* _Problem details_
Take the entries below and reproduce exactly the portion that begins at the line containing "right shoulder: (1695, 1005)" and ends at the line containing "right eye: (172, 509)", keeping both ends, dropping pictures, and adding nothing else.

* _Supplied records_
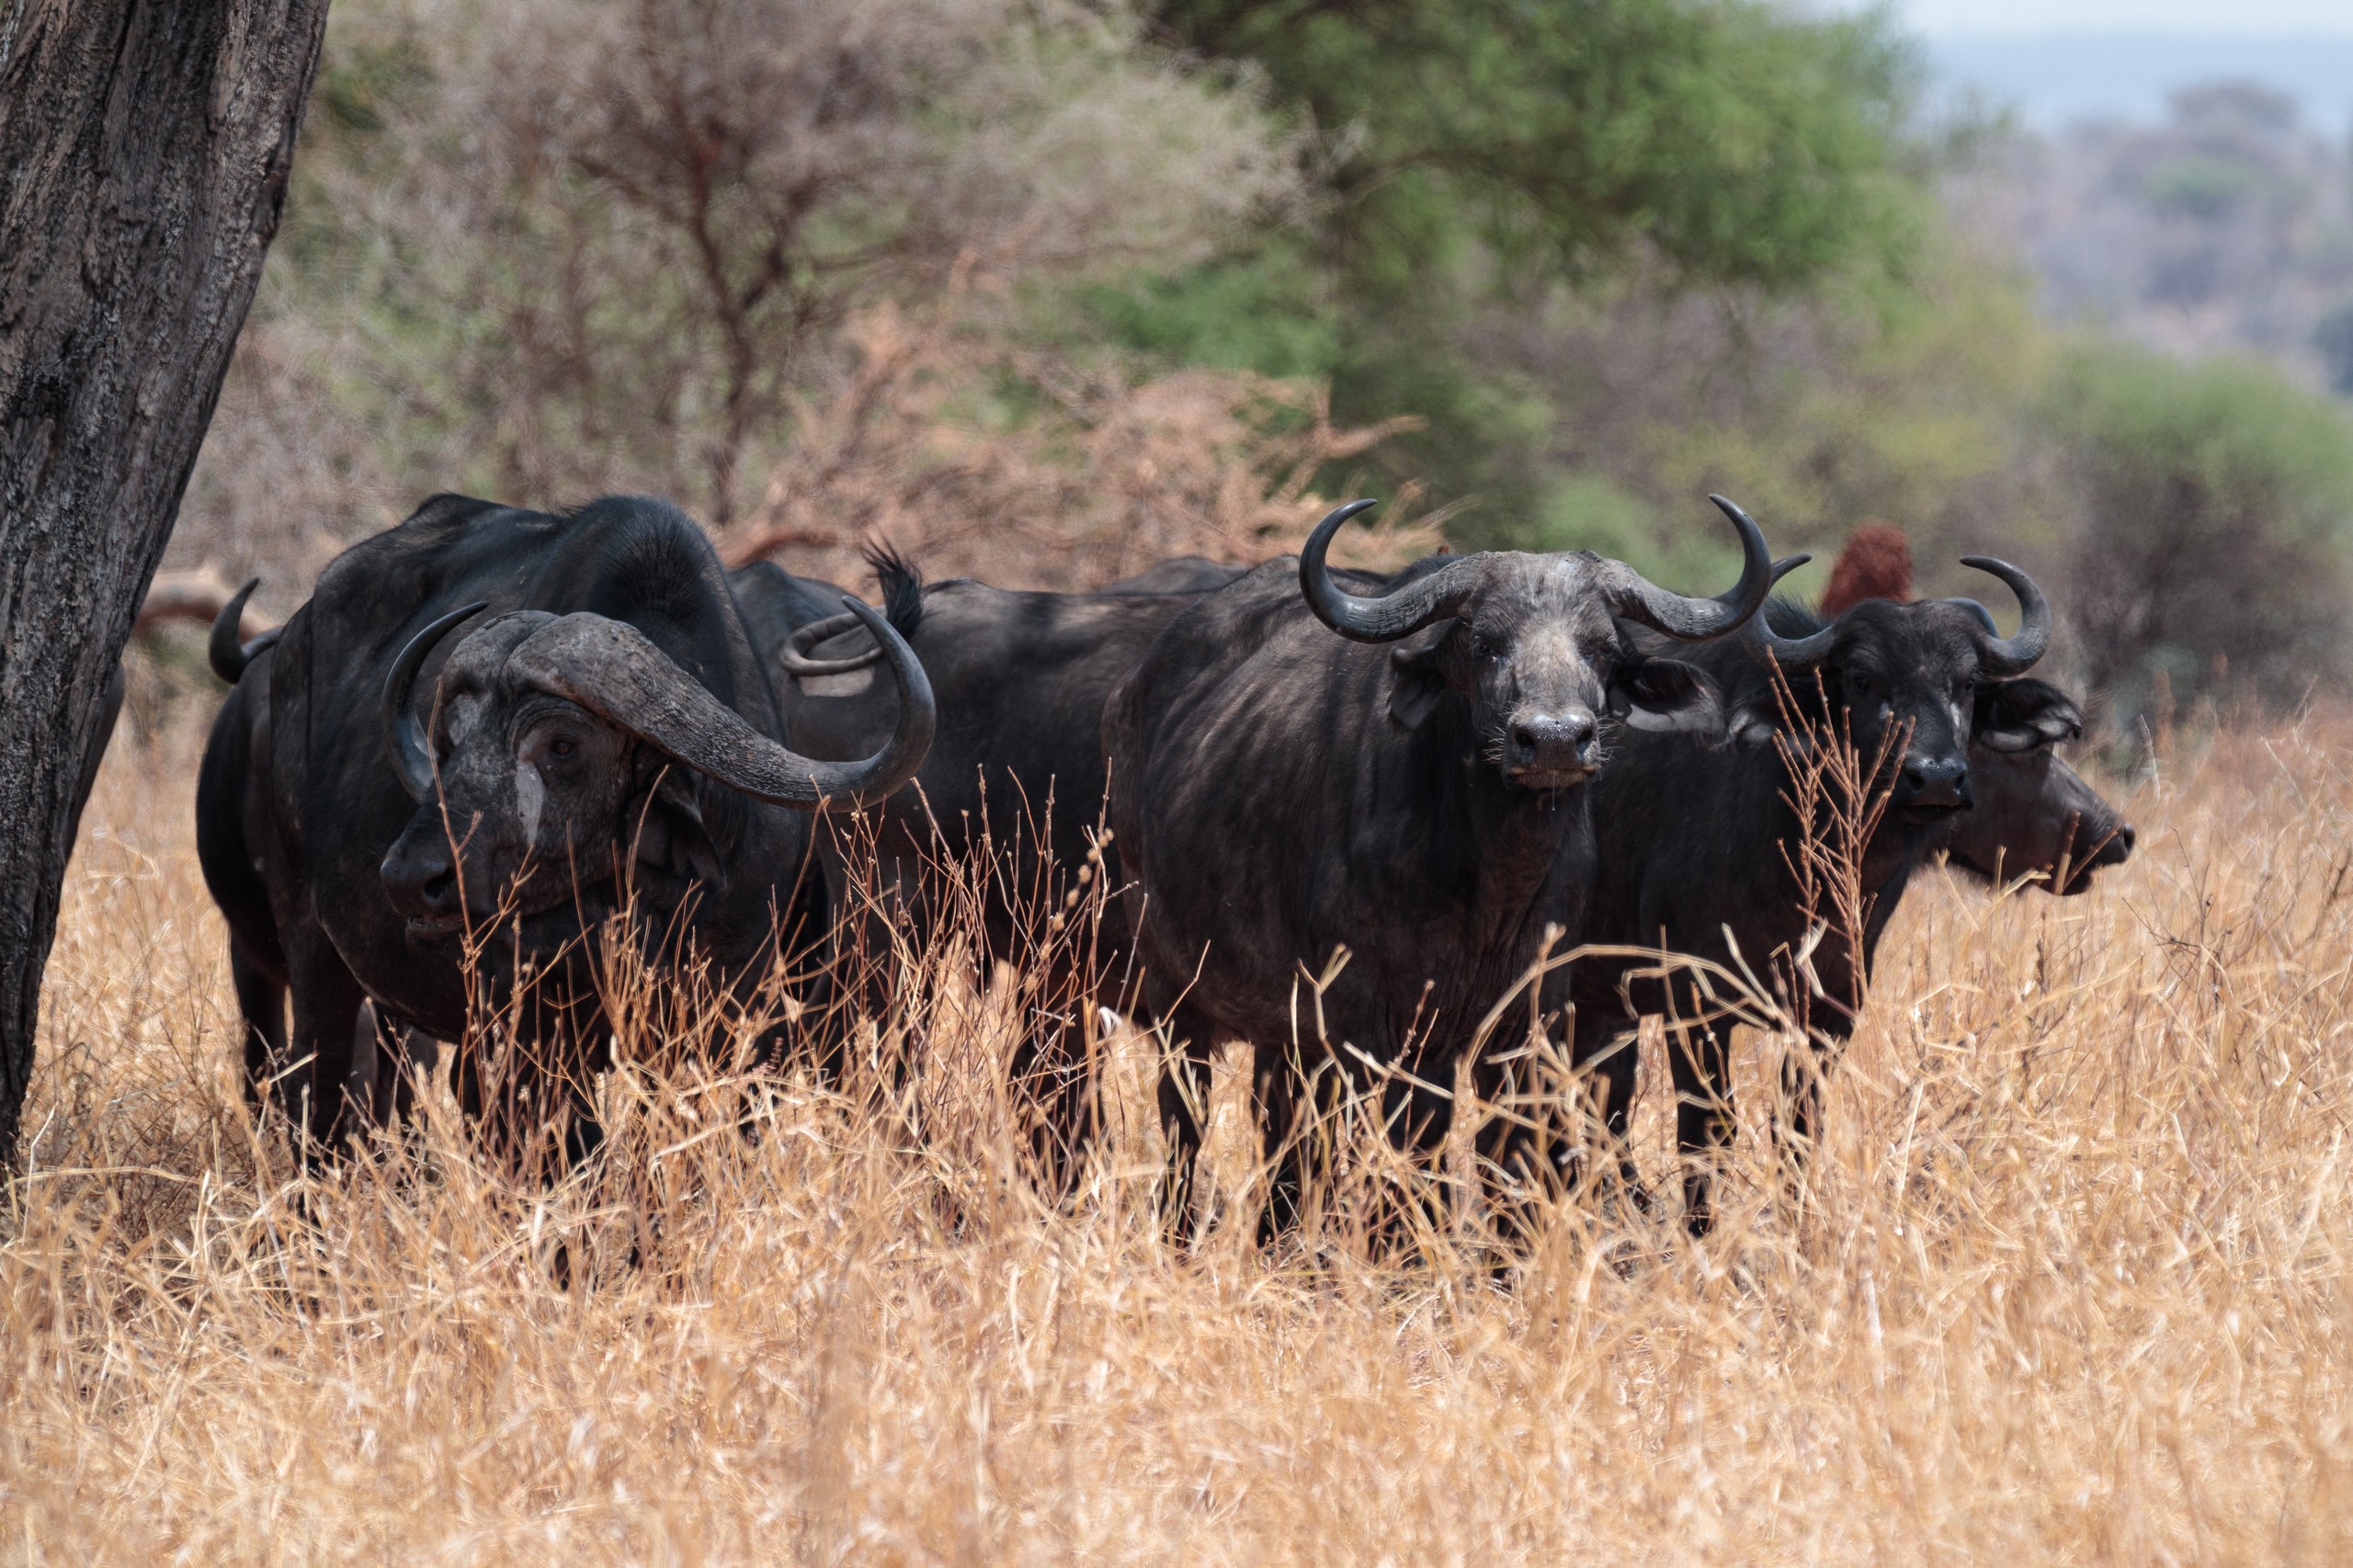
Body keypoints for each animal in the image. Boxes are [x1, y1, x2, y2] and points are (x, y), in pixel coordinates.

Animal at [194, 493, 932, 1168]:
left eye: (562, 746)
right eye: (448, 741)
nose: (410, 879)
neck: (633, 909)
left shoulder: (716, 1022)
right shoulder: (526, 1042)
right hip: (312, 955)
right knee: (313, 1101)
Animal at [1104, 496, 1781, 1246]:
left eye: (1603, 649)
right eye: (1485, 644)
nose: (1553, 739)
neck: (1488, 884)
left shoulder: (1526, 1021)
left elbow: (1507, 1162)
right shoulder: (1374, 1025)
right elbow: (1408, 1149)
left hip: (1284, 1033)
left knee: (1283, 1132)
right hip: (1176, 998)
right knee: (1188, 1122)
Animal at [1540, 556, 2110, 1235]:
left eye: (1968, 684)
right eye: (1862, 678)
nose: (1936, 779)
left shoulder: (1830, 1014)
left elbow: (1798, 1130)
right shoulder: (1695, 1005)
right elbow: (1705, 1132)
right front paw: (1703, 1234)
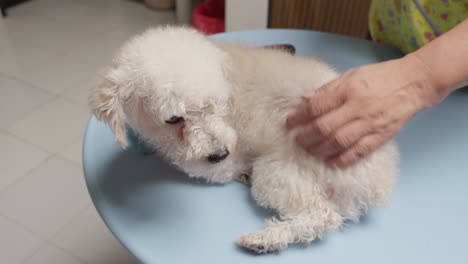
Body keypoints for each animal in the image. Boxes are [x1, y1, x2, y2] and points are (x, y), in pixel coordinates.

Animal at [90, 26, 398, 254]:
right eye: (174, 118)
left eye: (215, 103)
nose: (220, 154)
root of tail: (377, 180)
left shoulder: (211, 164)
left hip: (278, 170)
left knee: (321, 215)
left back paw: (264, 239)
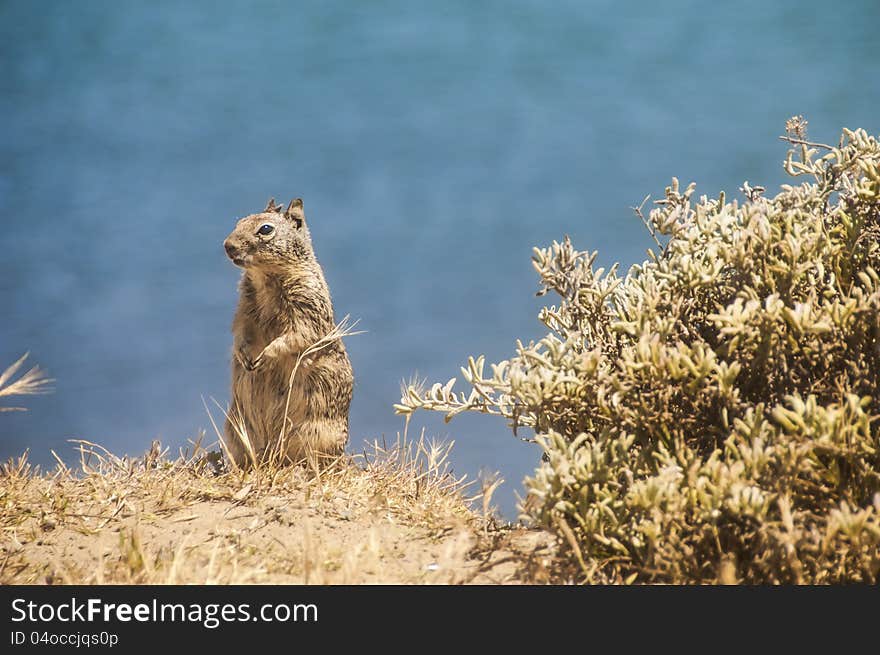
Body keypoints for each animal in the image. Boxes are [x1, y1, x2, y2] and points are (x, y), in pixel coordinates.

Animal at [223, 195, 354, 466]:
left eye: (265, 229)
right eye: (239, 221)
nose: (227, 246)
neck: (265, 277)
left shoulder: (306, 306)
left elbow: (297, 336)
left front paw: (265, 356)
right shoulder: (244, 307)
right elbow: (240, 331)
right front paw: (244, 356)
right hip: (234, 427)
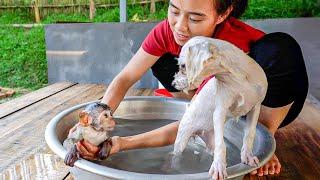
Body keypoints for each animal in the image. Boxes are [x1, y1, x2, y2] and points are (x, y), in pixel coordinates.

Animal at [172, 35, 268, 179]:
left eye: (183, 66)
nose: (173, 83)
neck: (237, 79)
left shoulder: (256, 107)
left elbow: (249, 133)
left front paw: (248, 156)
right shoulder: (219, 111)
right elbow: (221, 144)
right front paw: (219, 167)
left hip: (209, 143)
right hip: (181, 140)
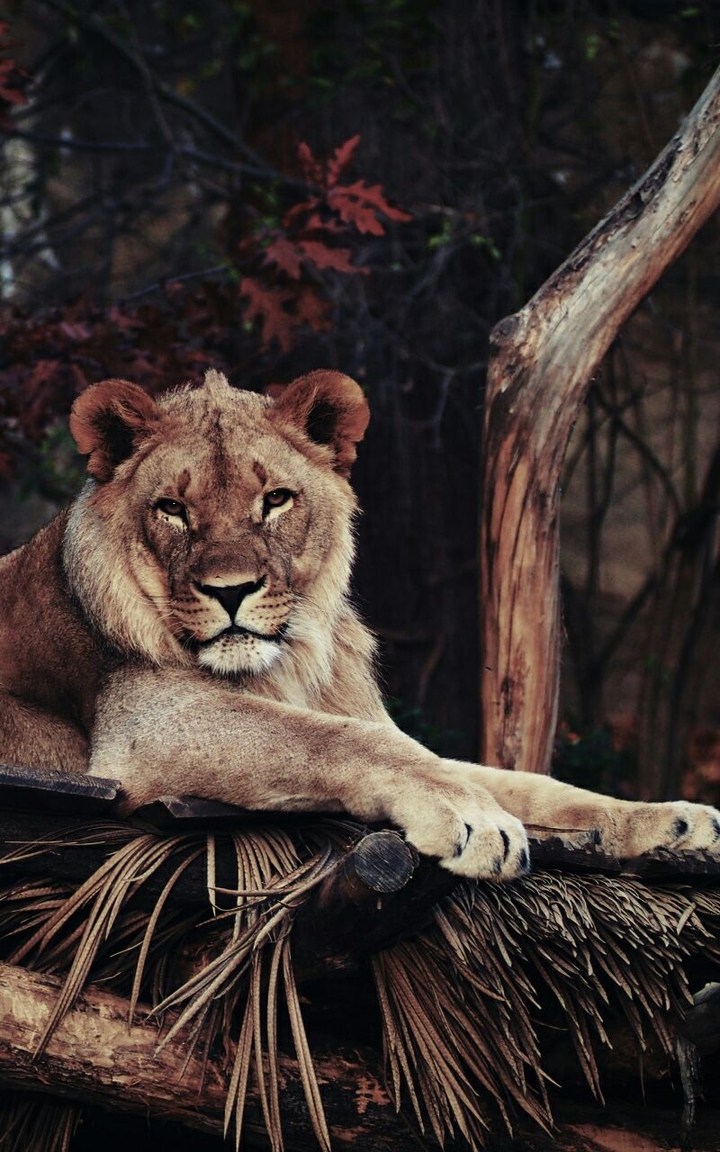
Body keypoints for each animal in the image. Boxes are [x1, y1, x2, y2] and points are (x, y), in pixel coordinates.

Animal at [0, 367, 718, 879]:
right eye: (172, 509)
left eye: (276, 500)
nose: (232, 592)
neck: (289, 663)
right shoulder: (144, 729)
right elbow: (339, 741)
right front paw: (470, 817)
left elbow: (523, 782)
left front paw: (672, 821)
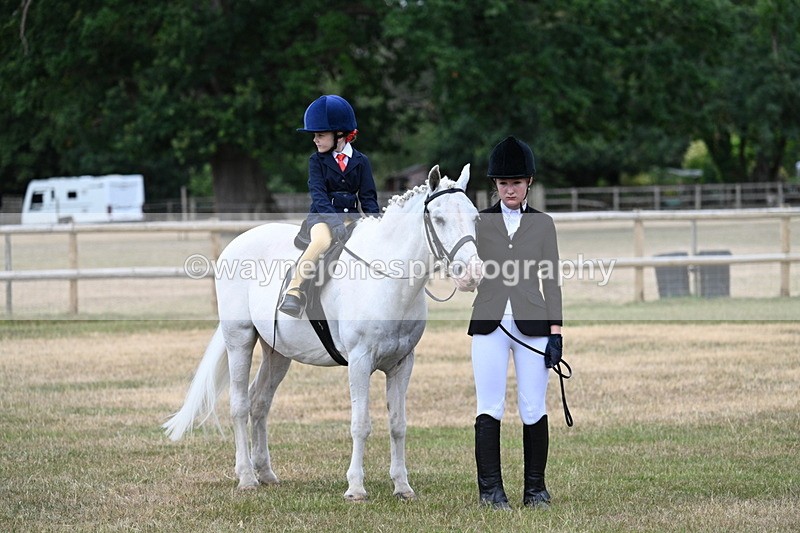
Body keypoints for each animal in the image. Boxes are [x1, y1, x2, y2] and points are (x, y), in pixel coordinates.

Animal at [163, 164, 483, 501]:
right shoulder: (359, 361)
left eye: (475, 217)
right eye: (439, 219)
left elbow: (398, 424)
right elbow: (360, 424)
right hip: (239, 339)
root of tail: (238, 242)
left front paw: (402, 486)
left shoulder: (402, 363)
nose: (472, 275)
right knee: (239, 405)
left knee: (259, 402)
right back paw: (247, 477)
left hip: (277, 353)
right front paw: (355, 487)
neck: (386, 278)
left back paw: (266, 473)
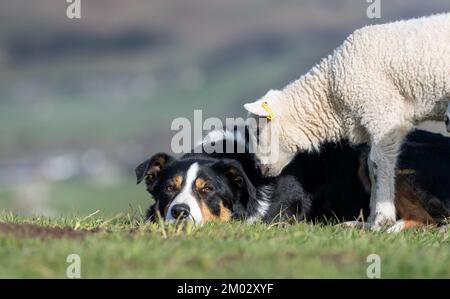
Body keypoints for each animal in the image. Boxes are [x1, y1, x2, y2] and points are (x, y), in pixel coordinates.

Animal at [244, 12, 450, 231]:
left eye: (258, 131)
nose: (259, 168)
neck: (332, 96)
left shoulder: (383, 114)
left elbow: (379, 166)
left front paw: (381, 220)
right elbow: (370, 165)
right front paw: (370, 221)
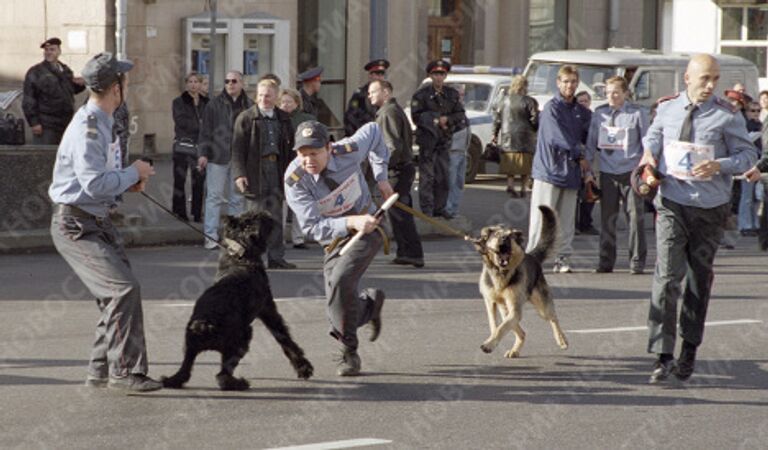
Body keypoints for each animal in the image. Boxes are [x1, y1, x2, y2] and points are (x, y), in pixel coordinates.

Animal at [164, 211, 314, 390]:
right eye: (255, 218)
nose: (267, 214)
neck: (241, 257)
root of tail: (204, 325)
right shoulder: (268, 310)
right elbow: (285, 339)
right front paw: (304, 367)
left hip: (190, 348)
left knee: (184, 371)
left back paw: (172, 380)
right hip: (242, 338)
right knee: (222, 375)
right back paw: (239, 383)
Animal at [468, 207, 568, 358]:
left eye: (510, 236)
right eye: (496, 234)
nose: (504, 238)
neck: (501, 274)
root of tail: (531, 256)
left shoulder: (515, 308)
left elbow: (501, 328)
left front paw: (489, 345)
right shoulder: (491, 303)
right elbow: (495, 325)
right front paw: (491, 341)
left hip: (542, 307)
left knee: (553, 318)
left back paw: (561, 339)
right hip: (505, 309)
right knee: (521, 332)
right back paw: (514, 350)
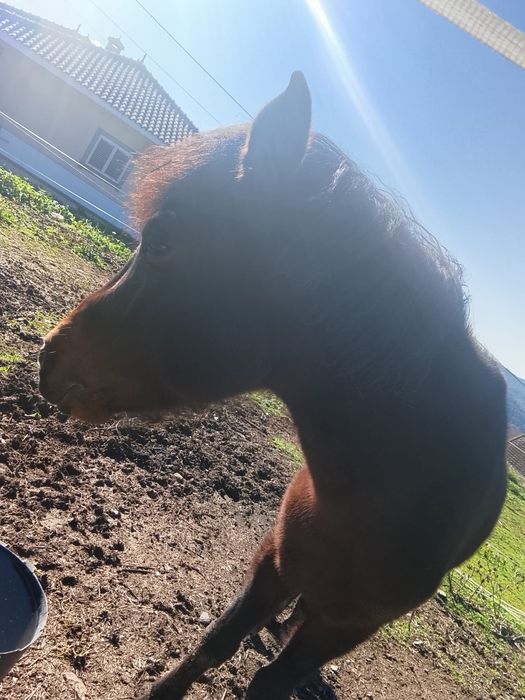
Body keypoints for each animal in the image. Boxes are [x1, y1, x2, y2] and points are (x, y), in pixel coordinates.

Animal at [38, 72, 507, 699]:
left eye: (160, 241)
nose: (48, 356)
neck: (370, 496)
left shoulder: (348, 625)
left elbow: (270, 680)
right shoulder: (274, 560)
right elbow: (215, 643)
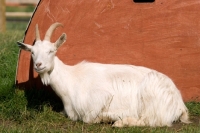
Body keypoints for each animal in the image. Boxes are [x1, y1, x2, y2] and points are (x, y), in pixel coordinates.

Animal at [17, 22, 191, 127]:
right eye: (32, 52)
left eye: (51, 51)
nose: (39, 65)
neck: (70, 79)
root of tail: (179, 103)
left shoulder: (100, 97)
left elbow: (88, 119)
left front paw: (106, 117)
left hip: (151, 96)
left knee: (153, 120)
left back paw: (120, 122)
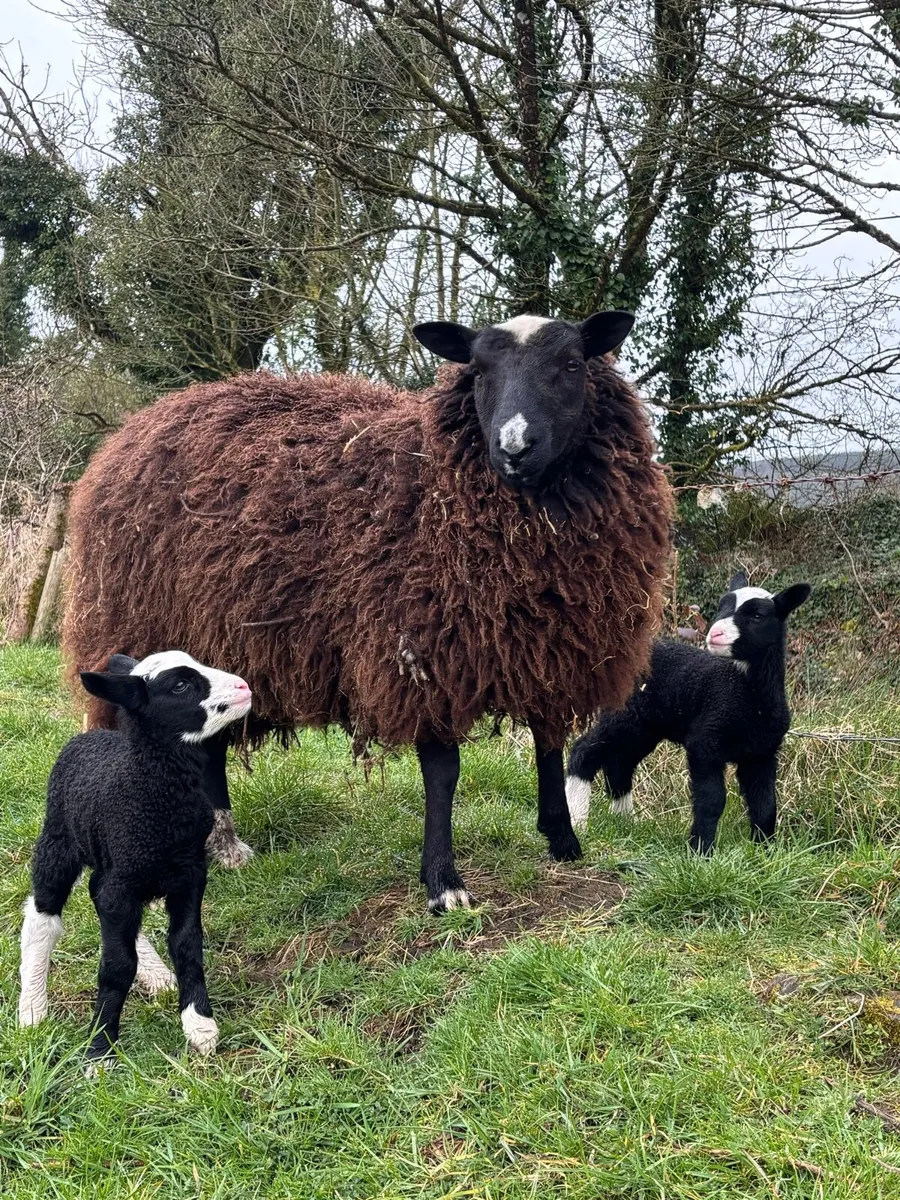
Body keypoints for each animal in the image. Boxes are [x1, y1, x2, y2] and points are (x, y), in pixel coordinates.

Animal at [18, 650, 252, 1067]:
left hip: (114, 867)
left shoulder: (189, 875)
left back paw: (157, 976)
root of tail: (91, 735)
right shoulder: (124, 882)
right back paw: (31, 1008)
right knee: (42, 915)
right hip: (59, 839)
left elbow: (187, 945)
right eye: (180, 685)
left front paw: (200, 1025)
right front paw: (99, 1050)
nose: (244, 687)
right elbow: (116, 967)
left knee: (99, 895)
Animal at [62, 310, 674, 912]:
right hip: (146, 629)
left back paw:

* _Answer to this exercise_
right shoulder: (1695, 1005)
right elbow: (1705, 1132)
right front paw: (1703, 1234)
Body keypoints for each animal in the image. Boxes are [x1, y1, x2, y2] and points are (x, y), in pixel coordinates.

Animal at [90, 26, 398, 254]:
right eye: (174, 118)
left eye: (215, 103)
nose: (220, 154)
root of tail: (377, 180)
left shoulder: (211, 164)
left hip: (278, 170)
left knee: (321, 215)
left back paw: (264, 239)
Body keypoints for each animal in the image. Boxes are [x1, y1, x2, y2] and points are (x, y), in pixel coordinates.

Animal at [223, 195, 354, 466]:
left eye: (265, 229)
right eye: (239, 221)
nose: (227, 246)
neck: (265, 277)
left shoulder: (306, 306)
left elbow: (297, 336)
left front paw: (265, 356)
right shoulder: (244, 307)
right elbow: (240, 331)
right front paw: (244, 356)
right hip: (234, 427)
Body keypoints for each animal in the image. Boxes are [x1, y1, x2, y2] and points are (x, y), in pixel coordinates.

Animal at [172, 35, 268, 179]:
left eye: (183, 66)
nose: (173, 83)
neck: (237, 79)
left shoulder: (256, 107)
left elbow: (249, 133)
left front paw: (248, 156)
right shoulder: (219, 111)
right elbow: (221, 144)
right front paw: (219, 167)
left hip: (209, 143)
right hip: (181, 140)
Body keypoints for each animal in the image. Boxes are [x1, y1, x2, y2] and points are (x, y), in pixel coordinates.

Animal at [0, 367, 718, 879]:
right eye: (172, 509)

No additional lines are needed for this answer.